Ce sont ces circonstances qui ont conduit à notre déficit de matière grasse, tandis que la poudre est presque devenue un problème, puisque nous avons besoin de davantage de matière grasse et de moins de matière protéique. Nous pourrons redevenir autosuffisants grâce notamment à des politiques publiques au niveau européen voire français, au soutien par les pouvoirs publics de l'évolution génétique de nos troupeaux, à l'effort que la filière peut faire s'agissant de l'alimentation, en lien avec le conseil en élevage et tous les acteurs qui aident les éleveurs à améliorer leur secteur, et enfin à la revalorisation de la matière grasse que nous produisons, si les marchés sont au rendez-vous. Nous devrons travailler autour de ces axes pour endiguer la perte de notre souveraineté.

J'en viens à l'évolution de l'amont et aux facteurs éventuels de dégradation de la production. Il faut garder en tête que la filière laitière française a fait le choix d'adapter les volumes qu'elle produit aux marchés. Il s'agit d'une spécificité française, qui ne se retrouve dans quasiment aucun autre pays européen. Ceux du sud de l'Europe étaient structurellement déficitaires, tandis que tous les pays du nord de l'Europe, excédentaires et gros exportateurs, n'ont pas choisi, comme nous l'avons fait, d'appliquer une politique de contractualisation à partir de 2010, pour préparer la fin des quotas laitiers. Cette politique nous a conduits à la création d'organisations de producteurs afin de mettre en adéquation les producteurs et les entreprises pour répondre à des marchés français, européens ou au grand export. Ainsi, chaque entreprise détermine sa politique en lien avec les producteurs et ces derniers ne produisent que si l'entreprise est demandeuse de lait.

Il en va différemment, comme je le disais, des autres pays. L'Irlande ou les Pays-Bas ont augmenté leur production de 30, 40 ou 50 % depuis la suppression des quotas laitiers, ce qui les conduit à abattre des animaux pour respecter les critères environnementaux. Le choix que nous avons fait de maîtriser notre production pour les marchés nous a permis de ne pas rencontrer de problèmes environnementaux.
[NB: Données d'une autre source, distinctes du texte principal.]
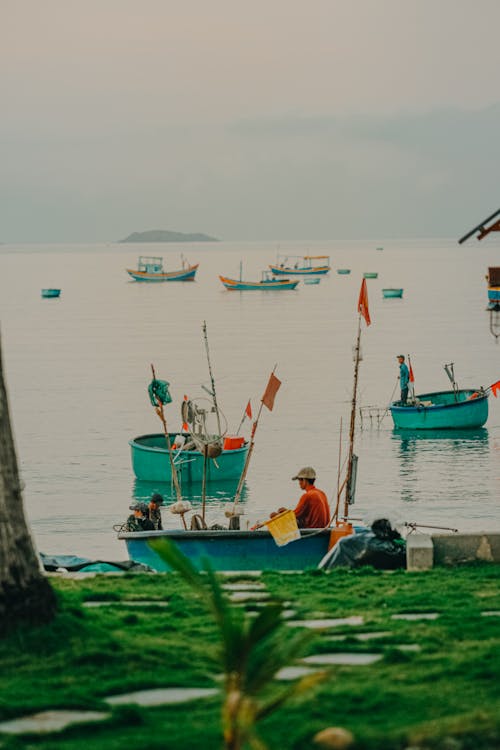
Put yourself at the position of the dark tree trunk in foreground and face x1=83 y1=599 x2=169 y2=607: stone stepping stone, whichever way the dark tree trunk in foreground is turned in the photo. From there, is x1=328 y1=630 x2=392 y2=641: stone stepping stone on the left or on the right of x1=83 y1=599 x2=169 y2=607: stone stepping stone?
right

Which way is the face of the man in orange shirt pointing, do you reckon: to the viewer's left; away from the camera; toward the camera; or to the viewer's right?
to the viewer's left

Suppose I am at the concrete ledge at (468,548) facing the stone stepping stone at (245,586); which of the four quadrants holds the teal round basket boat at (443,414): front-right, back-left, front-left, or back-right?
back-right

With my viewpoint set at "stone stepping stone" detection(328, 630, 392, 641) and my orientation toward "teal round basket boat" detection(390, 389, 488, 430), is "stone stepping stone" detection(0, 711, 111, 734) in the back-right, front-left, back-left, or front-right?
back-left

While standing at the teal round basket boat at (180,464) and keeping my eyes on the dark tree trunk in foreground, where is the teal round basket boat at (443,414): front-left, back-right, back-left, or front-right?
back-left
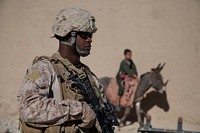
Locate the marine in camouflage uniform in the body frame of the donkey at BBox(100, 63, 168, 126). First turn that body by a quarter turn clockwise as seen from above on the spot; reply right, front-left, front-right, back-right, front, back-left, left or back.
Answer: front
Dès 2010, nous avons travaillé sur notre empreinte carbone et déployé des outils dans nos exploitations au service d'une stratégie bas carbone. Nous réalisons ainsi des audits exploitation par exploitation afin d'accompagner la performance des éleveurs en amont.

Du point de vue social, les mêmes contraintes s'appliquent à l'amont et à l'aval.